Seht, Kinder, es ist der Baum, unter dem wir da sitzen, und ihr werdet jetzt begreifen, warum er mir so wert ist und ich in seinem Schatten allemal an Gottes wundersame Fügungen denken muß. Unserm Geschlecht war das stolze Besitztum 290 der Bachzelg verloren gegangen — Gott weiß warum. Aber durch die brave Zelgbäuerin hat er ein edles Samenkorn gelegt in die Hand des armen Chrigi, der den Sinn des Lebens begriffen, der nie das seine gesucht und ein blind Vertrauen in Gottes Vatergüte und Allmacht gefaßt hatte.

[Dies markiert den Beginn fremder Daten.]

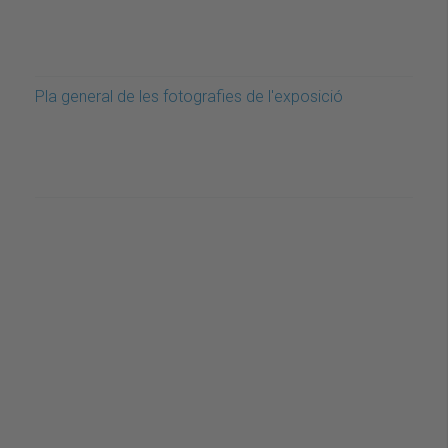
Pla general de les fotografies de l'exposició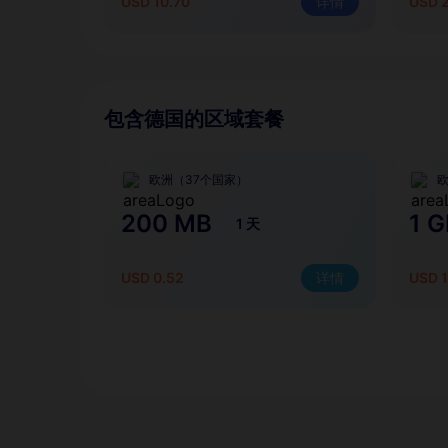
USD 10.70
详情
USD 
包含德国的区域套餐
欧洲（37个国家）
欧
200 MB
1 G
1 天
USD 0.52
详情
USD 1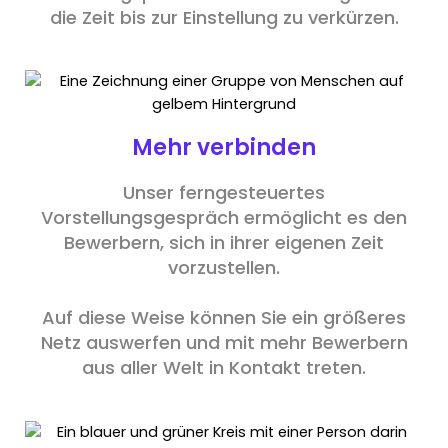
die Zeit bis zur Einstellung zu verkürzen.
Mehr verbinden
Unser ferngesteuertes
Vorstellungsgespräch ermöglicht es den
Bewerbern, sich in ihrer eigenen Zeit
vorzustellen.
Auf diese Weise können Sie ein größeres
Netz auswerfen und mit mehr Bewerbern
aus aller Welt in Kontakt treten.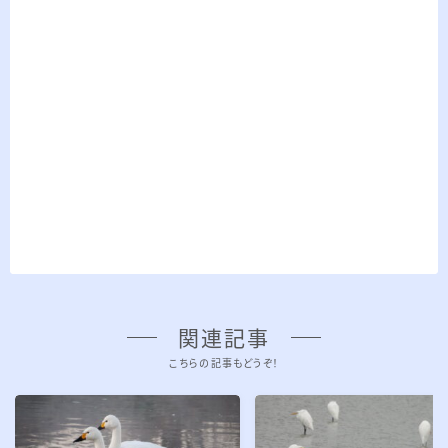
関連記事
こちらの記事もどうぞ！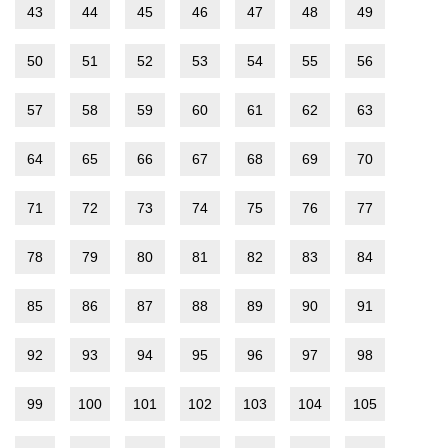
43
44
45
46
47
48
49
50
51
52
53
54
55
56
57
58
59
60
61
62
63
64
65
66
67
68
69
70
71
72
73
74
75
76
77
78
79
80
81
82
83
84
85
86
87
88
89
90
91
92
93
94
95
96
97
98
99
100
101
102
103
104
105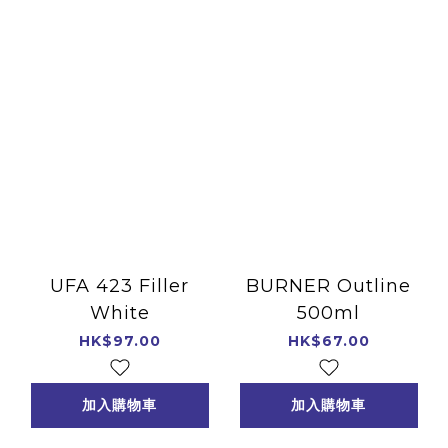
UFA 423 Filler
BURNER Outline
White
500ml
HK$97.00
HK$67.00
加入購物車
加入購物車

Der Großvater pflegte den Baum mit besonderer Sorgfalt, legte jeden Batzen, den er aus seinen schönen Früchten löste, zu dem früher mühsam Erhauseten und ging klug damit um. Mein Vater, der mich, seinen Erstgebornen, zum Andenken an Christen und Chrigi wieder Christian taufen ließ, tat wie der Großvater, und ihrer beider Fleiß und Gottvertrauen setzten mich endlich instand, das alte Ghusmestöcklt mit ein paar Jucharten Land zu erwerben und es umzubauen zu dem, was es heute ist. Es ist schön und heimelig, das Land ist gut, die Bachzelgäpfel sind goldeswert; aber das Wertvollste an dem Heimetli ist doch die Lehre, die uns Chrigi hinterlassen hat.»